==== PROVIDED TEXT

Behind the drafts and swatches in this one volume of 8-shaft weaving patterns lies a story of women with extraordinary dedication.

Linda Ligon May 24, 2019 - 5 min read

How the Classic Book of 8-Shaft Weaving Patterns Came to Be Primary Image

A team of dedicated women brought to life The Weaver’s Book of 8-Shaft Patterns, still an essential reference decades after first publication. Photos by Anne Merrow

Flipping through the hundreds of pages of photos and drafts in The Weaver’s Book of 8-Shaft Patterns can seem like flipping through a mysterious code book. In black and white, with photographs and drafts, this one volume of 8-shaft weaving patterns is a contemporary weaver’s treasury. Behind the drafts and swatches lies a story of women with extraordinary dedication.

Hatching the Plan

We learned through surveys that many (maybe a majority) of our Handwoven readers had 8-shaft looms, but the majority of those were only using 4 shafts because they didn’t know what to do. At the same time, everyone lived off Marguerite Davidson’s “green book” [of 4-shaft weaving patterns]. So we wanted to do a green book for more shafts. “It will be easy!”

First, we hired Carol Strickler to create and coordinate. She was a serious “structure” weaver. Everyone should read the intros to each structure chapter to see how she thought about it, (which was not necessarily how everyone thought about it). But she was smart and logical and a superb craftsman.

Then we put out a call for people willing to weave samples, we ordered tons of yarn so the samples would have consistency, and Carol curated the drafts of people who volunteered. (Some 250 are listed on the Contributors page.) She assigned drafts that she thought important to include. She strong-armed people. They came from all over the country and beyond. She harangued people to meet their deadlines, double-checked their samples against their drafts, kept immaculate files. The project kept overshooting its due date, mostly because of people not meeting their deadlines.

========

TASKS TO COMPLETE:
a) In the article on the 8-shaft pattern book, who was hired to create and coordinate the book?
b) Can you resume the article on the 8-shaft pattern book, picking up right after its final sentence?
You can set the rows aside; nothing here depends on them.

==== DATA FOR REVIEW

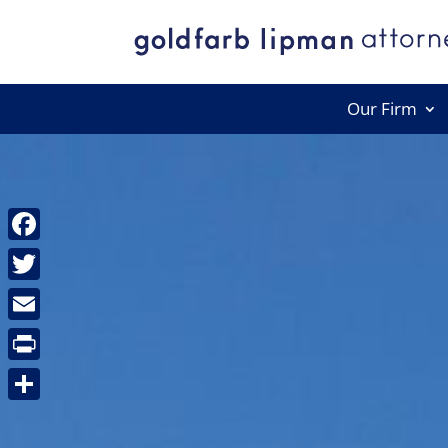
Our Firm
Facebook
Twitter
Email
Print
Share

========

RESULTS IN ORDER:
a) Carol Strickler

b)
8-shaft weaving patterns

A few carefully woven swatches of 8-shaft weaving patterns.

Beset by Difficulties

We were technologically challenged. Each of the drafts was hand-drawn using Corel Draw or somesuch. Each had to be carefully checked for accuracy. Each had to be drawn down to make sure it matched the actual sample. We had a visiting editor from Beijing, Yetzen Li, at Interweave at that time, and creating the drafts fell to her. She also wove a number of samples. She actually overstayed her one-year visa to finish the project, and her contribution cannot be overstated.

Then there were the photographs. Each sample, about 900 of them, had to be photographed at 1:1 resolution. We hired a photographer, Dick Kezlan, who had a studio in the basement of the building across from Interweave. I don’t think he knew what he was getting into. We took samples to him in big batches. Someone had to carefully iron each one, show Dick what part to photograph, and then coordinate his shot with the correct draft. (Jane Patrick did the bulk of this work.) This was before digital photography! A million black & white negatives, which had to be printed!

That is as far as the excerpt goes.